• **Your assignment**
Give every line of the data again, unchanged, but with no pictures.

• **Exercise data**
◇ ◇ ◇
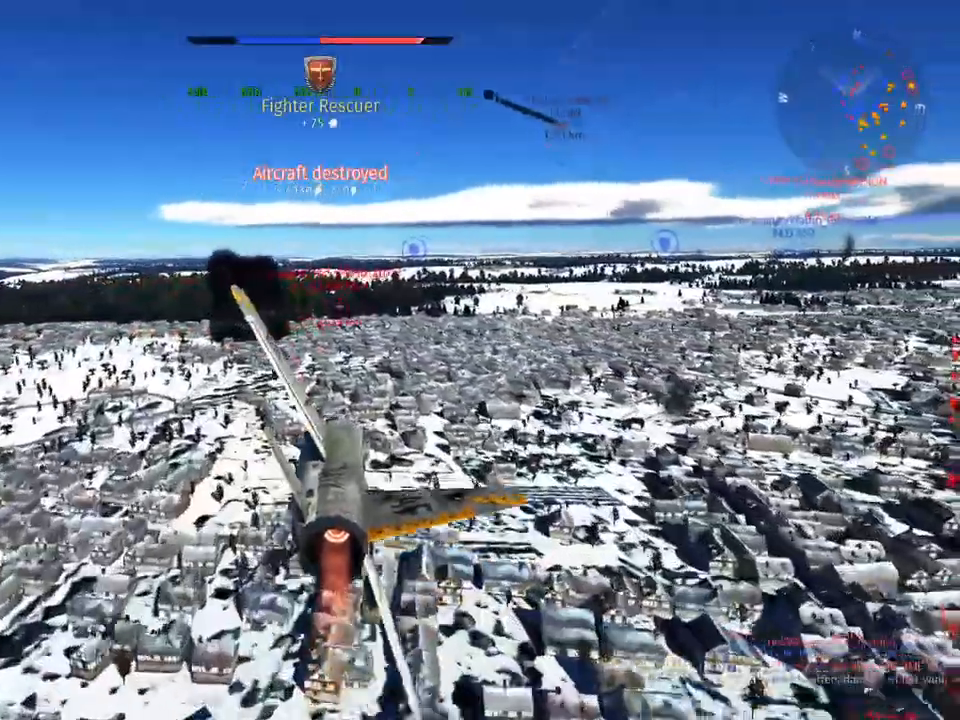
{"keys": ["w"], "mouse": [], "mouse_move": "still", "events": [[167, "d", "down"], [217, "d", "up"]]}
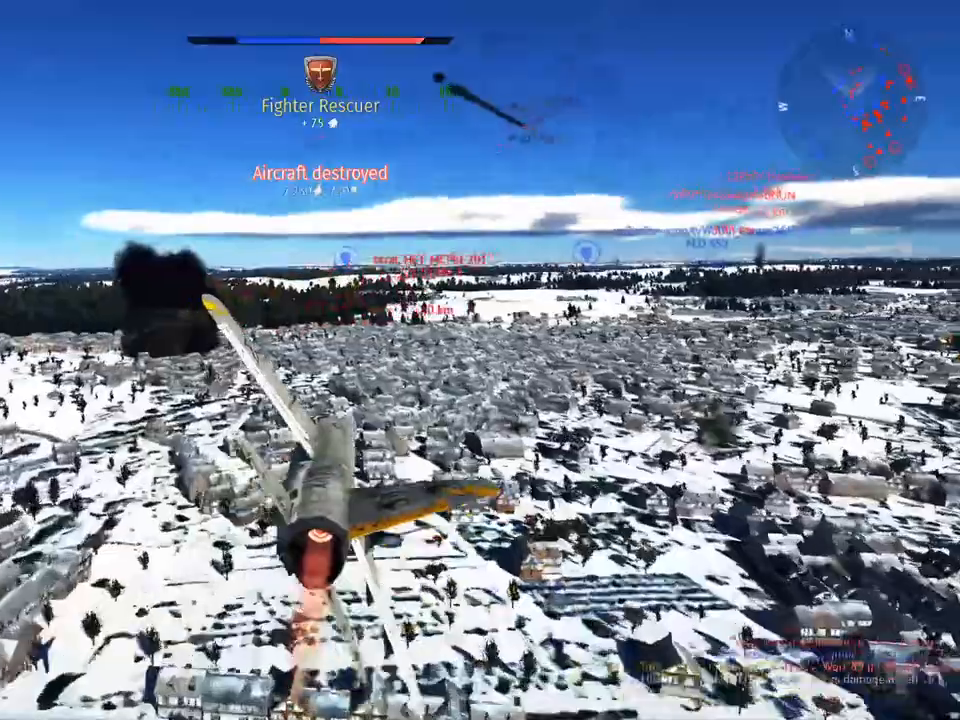
{"keys": ["w"], "mouse": [], "mouse_move": "still", "events": [[200, "d", "down"], [284, "d", "up"]]}
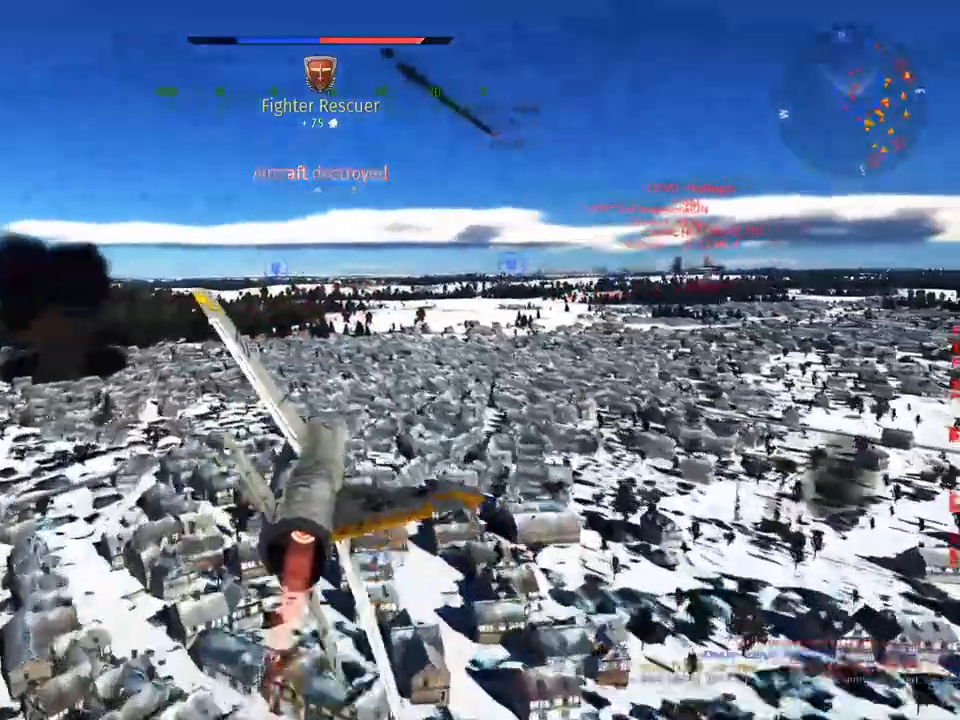
{"keys": ["d", "w"], "mouse": [], "mouse_move": "still", "events": [[450, "d", "down"]]}
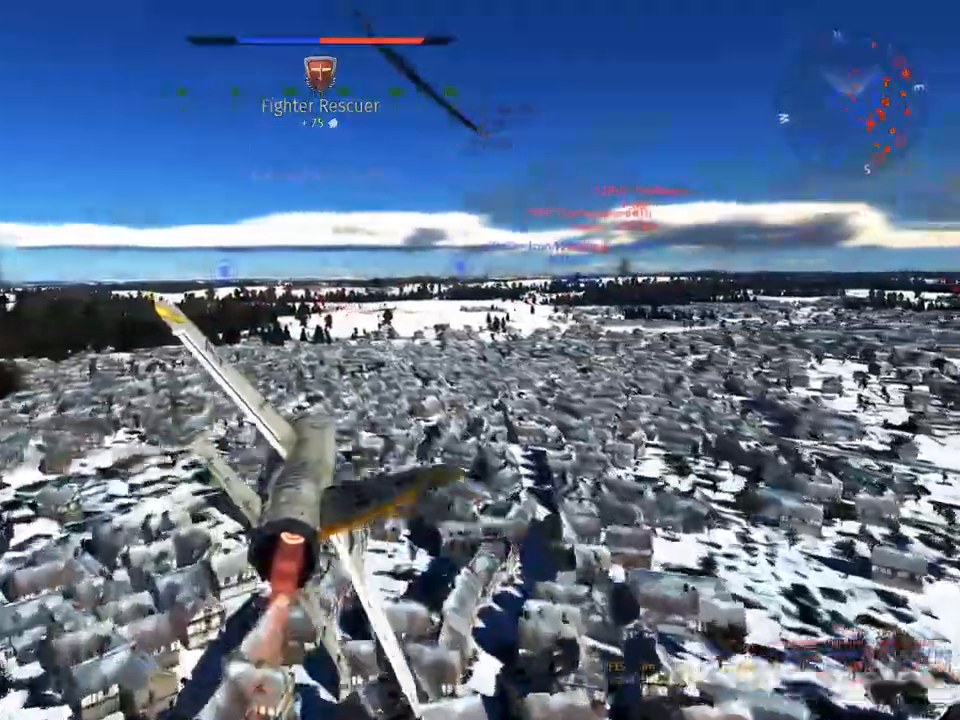
{"keys": ["d", "w"], "mouse": [], "mouse_move": "still", "events": [[33, "d", "up"], [501, "d", "down"]]}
◇ ◇ ◇
• **Finished task**
{"keys": ["w"], "mouse": [], "mouse_move": "still", "events": [[167, "d", "down"], [217, "d", "up"]]}
{"keys": ["w"], "mouse": [], "mouse_move": "still", "events": [[200, "d", "down"], [284, "d", "up"]]}
{"keys": ["d", "w"], "mouse": [], "mouse_move": "still", "events": [[450, "d", "down"]]}
{"keys": ["d", "w"], "mouse": [], "mouse_move": "still", "events": [[33, "d", "up"], [501, "d", "down"]]}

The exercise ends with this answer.